The daily adventure serial has been a juvenile best seller in radio since way back—11 or 12 years ago—when the earliest of the genre, “Little Orphan Annie,” first trod the ethereal boards over a local Chicago station. But getting the little ones to ask mother for this or that sponsored product isn’t easy. The standard lure is a “secret” club: The Tom Mix Straight Shooters, the Mandrake Magicians’ Club, Captain Midnight’s Secret Squadron. Secret “high signs” and simple codes are devised, membership cards and “Slide-o-Matic Decoders” are exchanged for box tops.

THEN the announcer solemnly intones a “tease line”:
“Well, there seems to be no hope. Can Mandrake, single handed and unarmed, cope with Captain X and the crew of the submarine?” It hardly seems likely that he can. But come Monday, he can and does==before a large and appreciative audience.
Adventure serials are not generally long lived. Most of the efforts of the years now repose in the thankless oblivion of office files. Gone, perhaps forever, are “Dick Tracy,” “Omar the Mystic,” “Flash Gordon,” “Buck Rogers in the Twenty-fifth Century,” “Og, Son of Fire,” “Terry and the Pirates,” and numerous others.

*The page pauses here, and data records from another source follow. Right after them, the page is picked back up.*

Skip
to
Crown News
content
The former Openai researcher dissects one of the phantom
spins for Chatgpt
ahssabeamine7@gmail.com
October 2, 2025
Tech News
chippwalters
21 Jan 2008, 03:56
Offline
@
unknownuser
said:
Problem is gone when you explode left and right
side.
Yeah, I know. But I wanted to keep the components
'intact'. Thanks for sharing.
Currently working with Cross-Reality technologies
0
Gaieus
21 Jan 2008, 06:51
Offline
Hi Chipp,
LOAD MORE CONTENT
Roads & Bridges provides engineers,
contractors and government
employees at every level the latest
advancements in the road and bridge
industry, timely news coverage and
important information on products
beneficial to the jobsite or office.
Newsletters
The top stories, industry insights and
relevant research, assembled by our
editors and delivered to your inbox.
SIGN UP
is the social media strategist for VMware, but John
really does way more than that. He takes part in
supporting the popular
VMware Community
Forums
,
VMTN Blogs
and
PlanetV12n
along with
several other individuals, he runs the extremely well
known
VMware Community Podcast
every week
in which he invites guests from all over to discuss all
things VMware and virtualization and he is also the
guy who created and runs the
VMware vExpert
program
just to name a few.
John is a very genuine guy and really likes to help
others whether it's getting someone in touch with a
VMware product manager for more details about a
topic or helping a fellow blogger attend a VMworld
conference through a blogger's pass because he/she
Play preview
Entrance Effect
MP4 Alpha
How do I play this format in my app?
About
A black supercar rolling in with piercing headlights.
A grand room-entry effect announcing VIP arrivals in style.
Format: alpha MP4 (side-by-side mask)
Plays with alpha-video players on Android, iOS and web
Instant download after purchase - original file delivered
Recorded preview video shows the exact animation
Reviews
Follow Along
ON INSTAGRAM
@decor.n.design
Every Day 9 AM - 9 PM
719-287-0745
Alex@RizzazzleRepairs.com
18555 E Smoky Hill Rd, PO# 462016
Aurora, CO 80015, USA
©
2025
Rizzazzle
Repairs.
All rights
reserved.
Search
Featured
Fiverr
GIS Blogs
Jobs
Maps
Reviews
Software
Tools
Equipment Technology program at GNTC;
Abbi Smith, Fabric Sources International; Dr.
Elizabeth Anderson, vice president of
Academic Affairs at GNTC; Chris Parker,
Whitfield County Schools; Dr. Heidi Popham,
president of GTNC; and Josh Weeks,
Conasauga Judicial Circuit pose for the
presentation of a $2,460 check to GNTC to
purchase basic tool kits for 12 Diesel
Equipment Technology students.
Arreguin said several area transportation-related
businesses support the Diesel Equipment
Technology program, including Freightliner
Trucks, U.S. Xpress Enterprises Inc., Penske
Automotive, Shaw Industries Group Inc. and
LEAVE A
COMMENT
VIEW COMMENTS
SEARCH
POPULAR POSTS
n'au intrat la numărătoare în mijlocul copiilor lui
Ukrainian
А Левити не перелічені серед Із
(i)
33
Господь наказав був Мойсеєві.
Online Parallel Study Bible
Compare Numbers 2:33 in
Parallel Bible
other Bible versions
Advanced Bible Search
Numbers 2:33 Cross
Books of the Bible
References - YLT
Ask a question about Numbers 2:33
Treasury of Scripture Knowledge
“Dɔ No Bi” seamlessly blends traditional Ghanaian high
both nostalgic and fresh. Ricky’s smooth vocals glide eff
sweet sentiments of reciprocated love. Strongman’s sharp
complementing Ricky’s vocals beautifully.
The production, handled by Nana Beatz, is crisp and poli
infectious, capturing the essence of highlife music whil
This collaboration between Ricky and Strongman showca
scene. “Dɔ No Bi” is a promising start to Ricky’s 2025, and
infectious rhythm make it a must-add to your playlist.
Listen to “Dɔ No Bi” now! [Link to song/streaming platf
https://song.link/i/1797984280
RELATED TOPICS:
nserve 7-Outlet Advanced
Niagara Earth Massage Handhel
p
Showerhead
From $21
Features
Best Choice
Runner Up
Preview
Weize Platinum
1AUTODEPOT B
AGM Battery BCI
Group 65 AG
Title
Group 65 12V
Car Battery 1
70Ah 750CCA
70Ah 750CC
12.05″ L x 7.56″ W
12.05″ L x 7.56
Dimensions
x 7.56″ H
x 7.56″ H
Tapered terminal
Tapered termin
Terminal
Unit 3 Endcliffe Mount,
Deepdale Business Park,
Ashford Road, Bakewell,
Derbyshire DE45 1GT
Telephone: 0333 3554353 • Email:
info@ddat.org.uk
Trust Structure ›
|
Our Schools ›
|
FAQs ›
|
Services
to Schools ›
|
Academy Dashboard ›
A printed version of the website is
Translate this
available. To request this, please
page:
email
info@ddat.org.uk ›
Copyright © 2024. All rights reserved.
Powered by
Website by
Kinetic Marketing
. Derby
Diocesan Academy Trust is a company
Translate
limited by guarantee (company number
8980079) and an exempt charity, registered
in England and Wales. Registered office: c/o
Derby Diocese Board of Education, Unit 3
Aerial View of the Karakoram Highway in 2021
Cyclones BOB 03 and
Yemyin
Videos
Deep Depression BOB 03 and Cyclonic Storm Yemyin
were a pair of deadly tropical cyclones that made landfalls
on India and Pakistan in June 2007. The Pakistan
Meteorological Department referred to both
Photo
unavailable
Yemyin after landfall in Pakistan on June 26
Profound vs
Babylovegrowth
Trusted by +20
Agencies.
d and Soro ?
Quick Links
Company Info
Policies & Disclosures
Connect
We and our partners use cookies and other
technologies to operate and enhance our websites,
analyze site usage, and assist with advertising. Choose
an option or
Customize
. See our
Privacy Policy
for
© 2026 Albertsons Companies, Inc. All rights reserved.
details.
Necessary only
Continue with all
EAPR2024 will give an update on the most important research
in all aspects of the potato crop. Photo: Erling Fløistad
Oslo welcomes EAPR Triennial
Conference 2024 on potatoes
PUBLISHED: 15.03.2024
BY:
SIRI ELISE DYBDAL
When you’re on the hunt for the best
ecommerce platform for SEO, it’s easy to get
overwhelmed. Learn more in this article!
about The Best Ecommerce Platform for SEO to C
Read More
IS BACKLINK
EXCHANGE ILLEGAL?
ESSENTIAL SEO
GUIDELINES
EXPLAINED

Jack Armstrong, venerable prototype of the “All-American Boy,” started out about 10 years ago as the athletic hero of a small town high school. After some years Hudson high’s football team was forgotten and Jack began to range the world in an amphibian plane. Now he spends most of his time in Madagascar, India and Polynesia, dodging fanatical Hindu sects and Japanese troops.
You can see that “Jack Armstrong,the all-American Boy,” has a distinctive flavor of its own. All adventure serials have. But strangely, when you’ve heard one you’ve heard ‘em all. They’re twin brothers in different uniforms. Their common formula is physical danger encountered on a hunt—for an enemy base, for a treasure, for a missing “defense plan.” Subtle characterizations are avoided. The hero, man or boy, is a simple, modest fellow, all courage, all virtue. His opponent, very often a “master criminal,” bent on control of the world or the destruction of the United States, is the epitome of evil and low trickery.

IMMEDIATELY after Pearl Harbor the adventure serial went to war in a big way. One epic, “Hop Harrigan,” features the exploits of an army flier currently chasing Nazis in the Caribbean. Today’s typical villain is the agent of an enemy power, who steals the plans of the new airplane and hides out in a jungle villa.

Evidently the modern kid likes it. His modern mother doesn’t. Clubwomen and parent-teacher association call for educational programs, fiercely condemn radio’s late afternoon chatter of tommy guns, and perennially pin medals on “Let’s Pretend,” a dramatization of authentic fairy tales.
But radio stands firm. One can hardly expect radio’s juvenile serials to be keyed anywhere near the child prodigy level when all indication are that children like what they’re getting now. Of course as the modern mothers point out, the children might like educational programs too. But, for better or worse, the adventure serial is a sure thing.